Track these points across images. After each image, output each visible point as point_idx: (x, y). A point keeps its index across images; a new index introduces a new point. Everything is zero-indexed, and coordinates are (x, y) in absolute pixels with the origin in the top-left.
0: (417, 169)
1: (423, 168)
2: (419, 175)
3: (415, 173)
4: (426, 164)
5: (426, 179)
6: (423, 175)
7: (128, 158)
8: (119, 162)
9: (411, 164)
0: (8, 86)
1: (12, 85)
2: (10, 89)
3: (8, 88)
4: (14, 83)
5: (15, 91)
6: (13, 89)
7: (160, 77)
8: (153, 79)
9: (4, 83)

• • • • • • •

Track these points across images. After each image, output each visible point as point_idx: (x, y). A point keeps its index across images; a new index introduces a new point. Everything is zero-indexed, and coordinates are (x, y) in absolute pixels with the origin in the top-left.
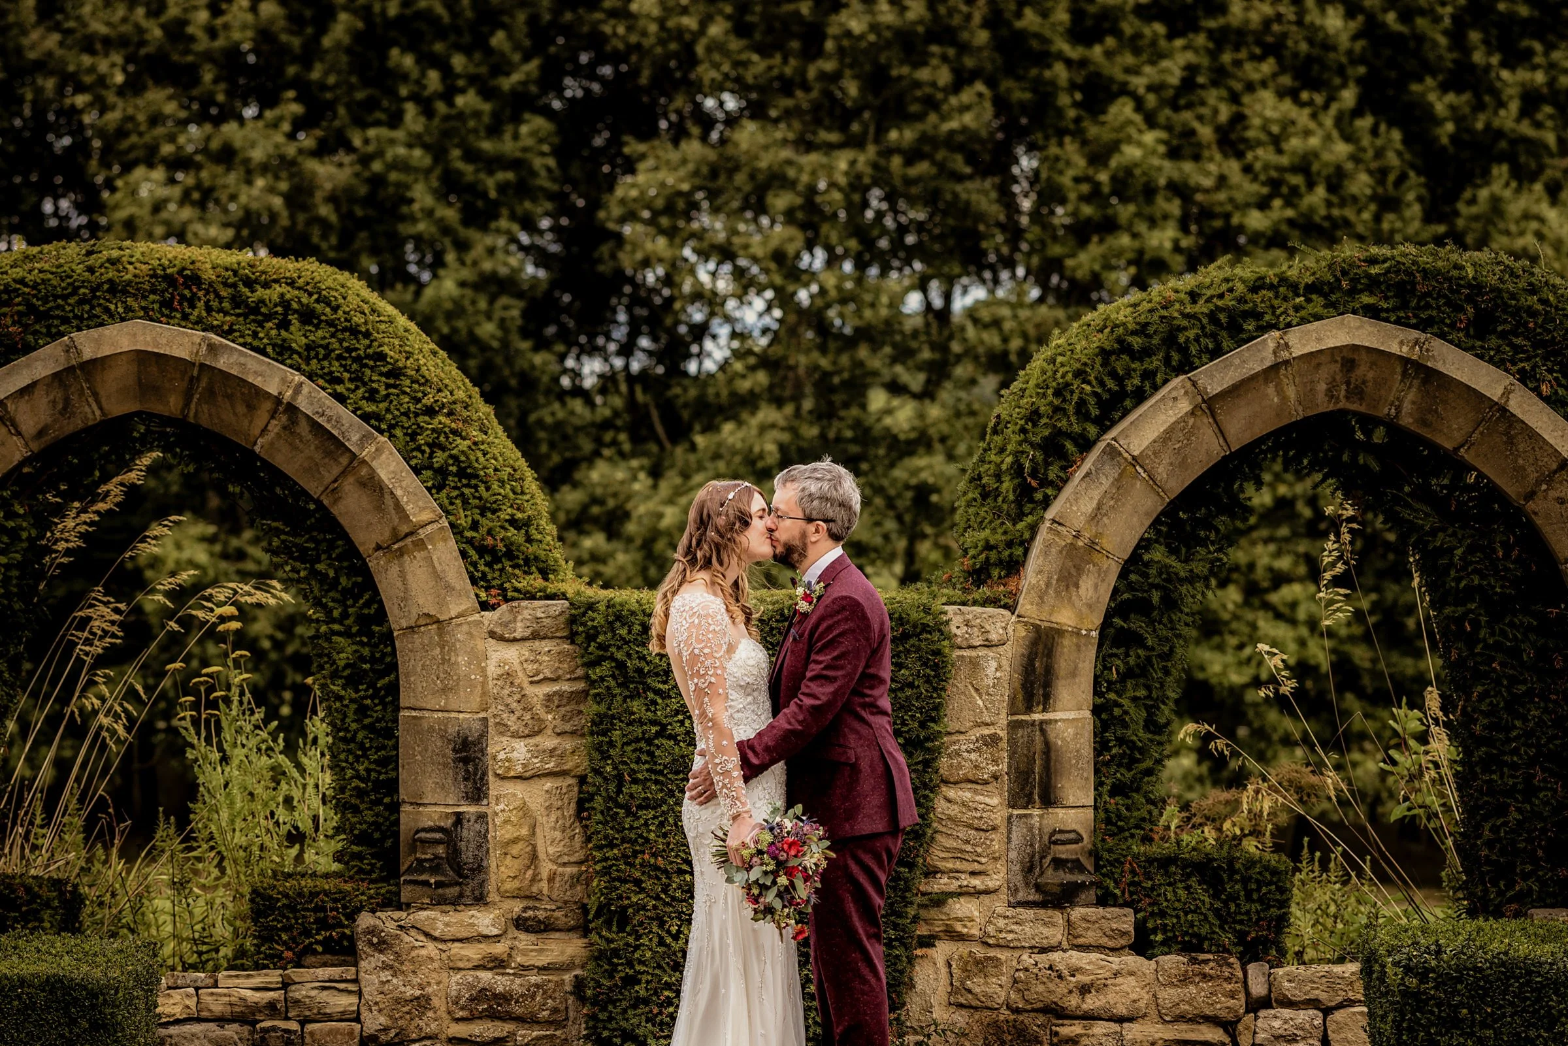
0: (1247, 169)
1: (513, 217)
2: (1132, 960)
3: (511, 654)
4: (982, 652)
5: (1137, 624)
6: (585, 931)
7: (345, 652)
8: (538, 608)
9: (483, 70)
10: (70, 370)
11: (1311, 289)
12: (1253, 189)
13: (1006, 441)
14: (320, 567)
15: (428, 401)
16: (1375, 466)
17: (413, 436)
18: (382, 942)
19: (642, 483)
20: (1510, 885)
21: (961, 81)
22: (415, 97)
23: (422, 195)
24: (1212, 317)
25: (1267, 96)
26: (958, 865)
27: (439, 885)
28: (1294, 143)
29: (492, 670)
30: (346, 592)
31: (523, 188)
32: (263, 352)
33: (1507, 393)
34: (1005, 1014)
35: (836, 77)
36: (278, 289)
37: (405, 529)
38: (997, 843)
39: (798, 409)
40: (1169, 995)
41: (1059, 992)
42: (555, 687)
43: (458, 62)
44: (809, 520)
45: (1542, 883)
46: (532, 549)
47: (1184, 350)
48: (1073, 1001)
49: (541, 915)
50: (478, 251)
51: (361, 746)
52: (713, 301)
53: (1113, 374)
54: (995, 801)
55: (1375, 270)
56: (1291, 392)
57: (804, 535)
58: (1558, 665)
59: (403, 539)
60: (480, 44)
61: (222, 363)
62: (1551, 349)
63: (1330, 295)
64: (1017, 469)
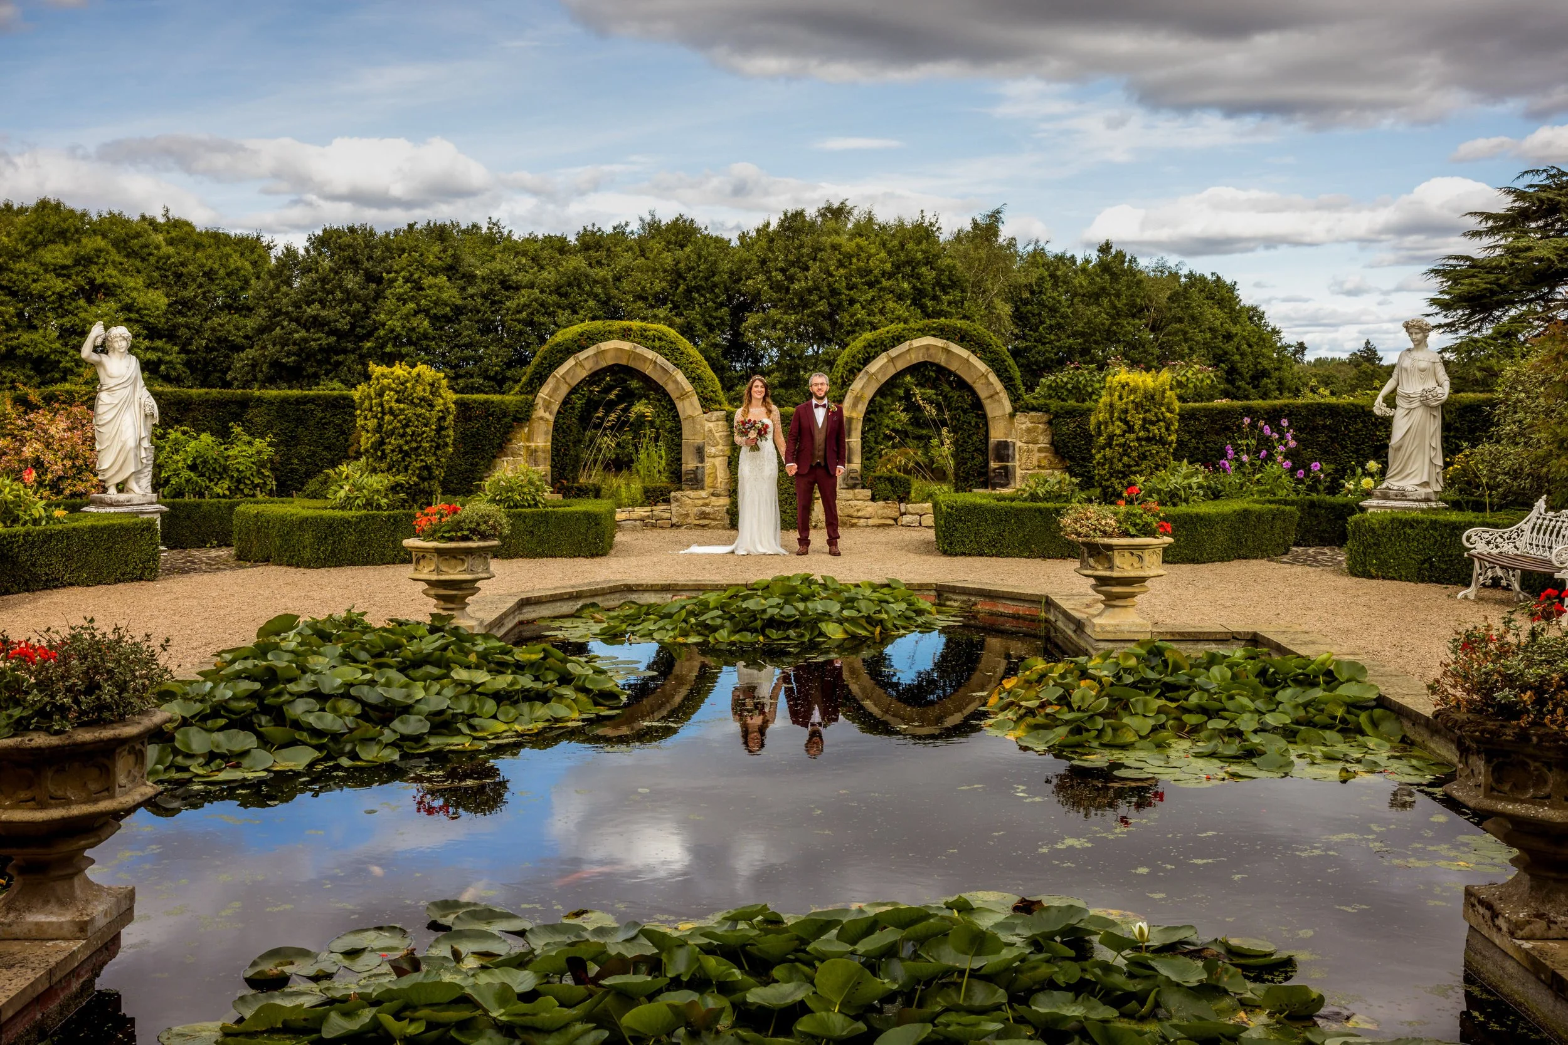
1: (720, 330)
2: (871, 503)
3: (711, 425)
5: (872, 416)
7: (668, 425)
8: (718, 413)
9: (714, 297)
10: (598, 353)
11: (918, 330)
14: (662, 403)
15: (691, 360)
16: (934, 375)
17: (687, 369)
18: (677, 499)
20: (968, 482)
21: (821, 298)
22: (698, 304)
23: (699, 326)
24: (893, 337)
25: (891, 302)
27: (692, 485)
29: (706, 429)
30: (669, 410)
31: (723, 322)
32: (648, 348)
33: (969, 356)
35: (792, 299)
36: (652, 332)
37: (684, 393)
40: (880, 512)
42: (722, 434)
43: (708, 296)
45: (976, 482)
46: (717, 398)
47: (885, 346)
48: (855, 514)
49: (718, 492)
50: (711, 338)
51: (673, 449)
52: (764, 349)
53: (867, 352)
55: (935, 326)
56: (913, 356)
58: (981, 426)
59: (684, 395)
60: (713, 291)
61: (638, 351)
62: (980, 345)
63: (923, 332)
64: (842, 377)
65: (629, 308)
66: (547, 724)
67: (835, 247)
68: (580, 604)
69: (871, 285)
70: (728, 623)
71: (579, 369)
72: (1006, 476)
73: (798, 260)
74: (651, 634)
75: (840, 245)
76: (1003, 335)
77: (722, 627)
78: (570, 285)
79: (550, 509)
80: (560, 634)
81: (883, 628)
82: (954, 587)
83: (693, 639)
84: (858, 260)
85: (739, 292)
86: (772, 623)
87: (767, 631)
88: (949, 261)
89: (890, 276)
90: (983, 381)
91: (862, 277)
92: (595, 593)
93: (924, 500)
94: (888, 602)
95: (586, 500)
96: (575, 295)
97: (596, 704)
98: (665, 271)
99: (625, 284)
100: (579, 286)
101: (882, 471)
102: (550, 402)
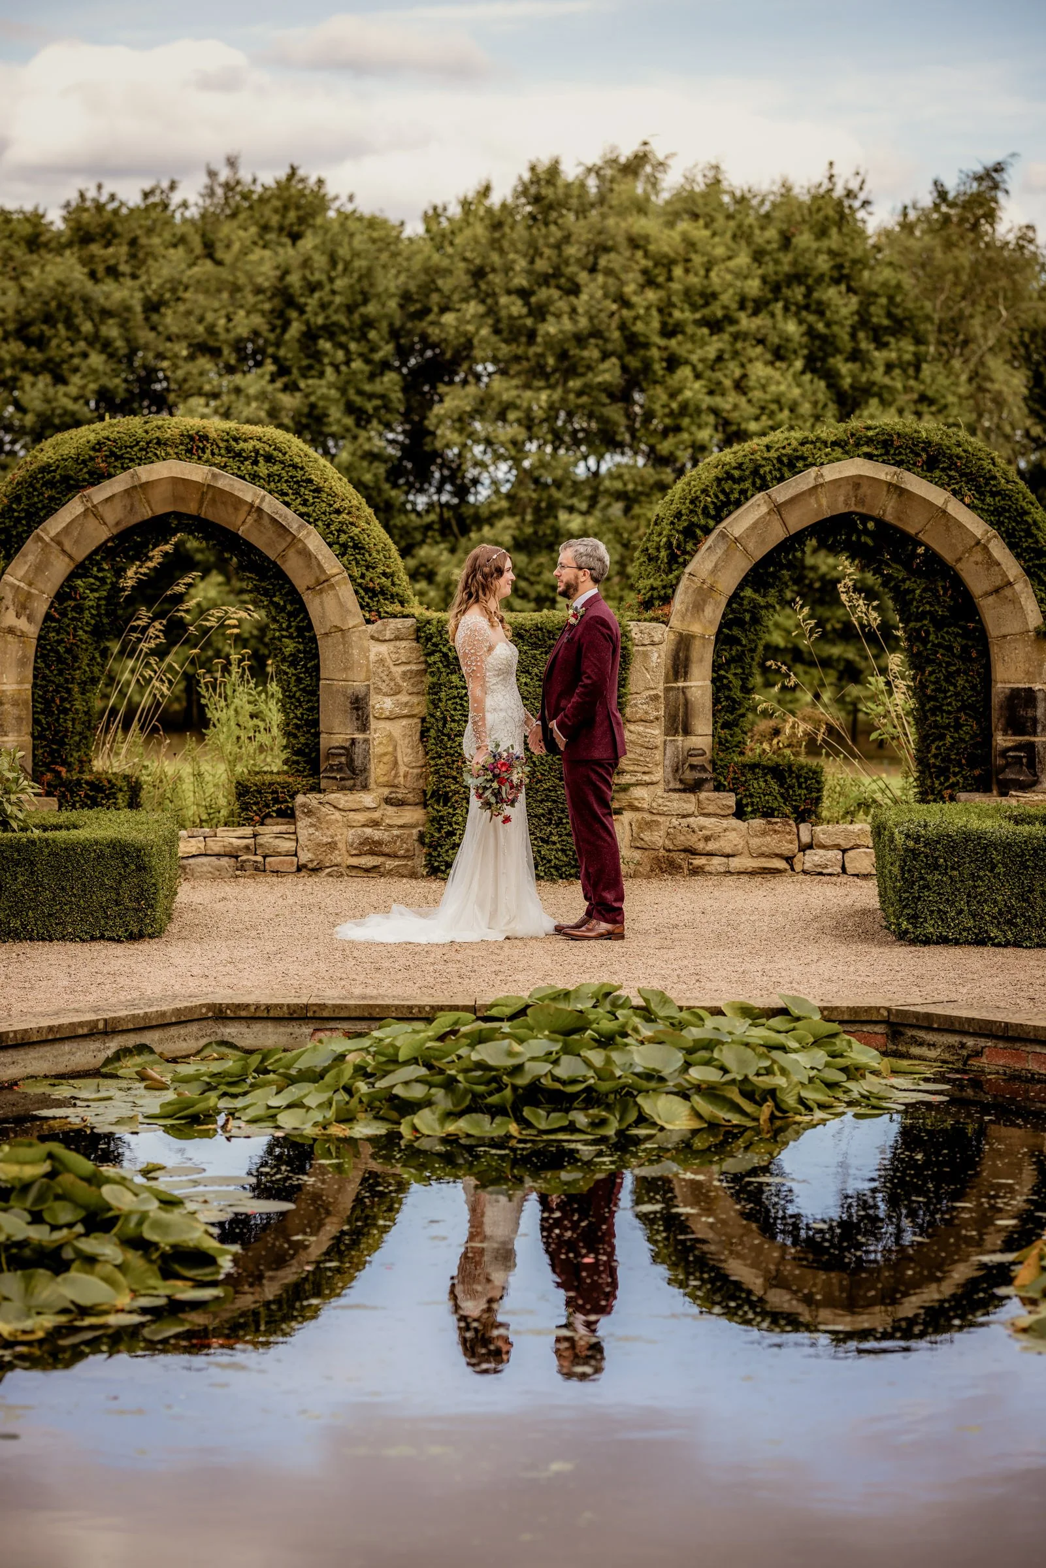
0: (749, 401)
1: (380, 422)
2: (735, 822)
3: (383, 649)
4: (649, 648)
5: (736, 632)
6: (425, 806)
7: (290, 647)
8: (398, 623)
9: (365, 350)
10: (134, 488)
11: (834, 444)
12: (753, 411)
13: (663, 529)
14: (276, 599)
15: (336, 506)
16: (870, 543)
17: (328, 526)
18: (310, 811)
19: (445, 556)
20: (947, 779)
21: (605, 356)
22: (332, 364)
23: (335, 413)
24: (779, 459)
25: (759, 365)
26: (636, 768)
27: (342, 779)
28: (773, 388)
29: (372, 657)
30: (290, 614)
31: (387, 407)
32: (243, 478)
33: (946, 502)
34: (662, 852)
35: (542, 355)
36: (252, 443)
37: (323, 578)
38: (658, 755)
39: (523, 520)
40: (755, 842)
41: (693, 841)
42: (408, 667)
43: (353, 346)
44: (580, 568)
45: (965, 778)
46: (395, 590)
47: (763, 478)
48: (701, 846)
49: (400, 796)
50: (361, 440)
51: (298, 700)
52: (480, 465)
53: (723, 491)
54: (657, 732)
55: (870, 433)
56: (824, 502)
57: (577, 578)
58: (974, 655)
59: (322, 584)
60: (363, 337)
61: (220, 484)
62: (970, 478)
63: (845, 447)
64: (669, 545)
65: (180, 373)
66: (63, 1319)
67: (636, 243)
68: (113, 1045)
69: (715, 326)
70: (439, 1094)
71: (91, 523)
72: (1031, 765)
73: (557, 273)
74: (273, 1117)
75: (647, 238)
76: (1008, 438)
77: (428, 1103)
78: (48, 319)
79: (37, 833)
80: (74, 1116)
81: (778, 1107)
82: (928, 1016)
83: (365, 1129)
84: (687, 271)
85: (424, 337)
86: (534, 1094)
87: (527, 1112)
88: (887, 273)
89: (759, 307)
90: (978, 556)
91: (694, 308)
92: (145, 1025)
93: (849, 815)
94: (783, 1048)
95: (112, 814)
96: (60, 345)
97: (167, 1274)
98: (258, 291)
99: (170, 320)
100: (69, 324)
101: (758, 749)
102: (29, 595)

• • • • • • •

TASK – Restate word for word the entries above, starting at the line with "73: (798, 260)" and ending at the line with "101: (882, 471)", inclusive, and no others.

THE COMPLETED TASK –
73: (798, 260)
74: (651, 634)
75: (840, 245)
76: (1003, 335)
77: (722, 627)
78: (570, 285)
79: (550, 509)
80: (560, 634)
81: (883, 628)
82: (954, 587)
83: (693, 639)
84: (858, 260)
85: (739, 292)
86: (772, 623)
87: (767, 631)
88: (949, 261)
89: (890, 276)
90: (983, 381)
91: (862, 277)
92: (595, 593)
93: (924, 500)
94: (888, 602)
95: (586, 500)
96: (575, 295)
97: (596, 704)
98: (665, 271)
99: (625, 284)
100: (579, 286)
101: (882, 471)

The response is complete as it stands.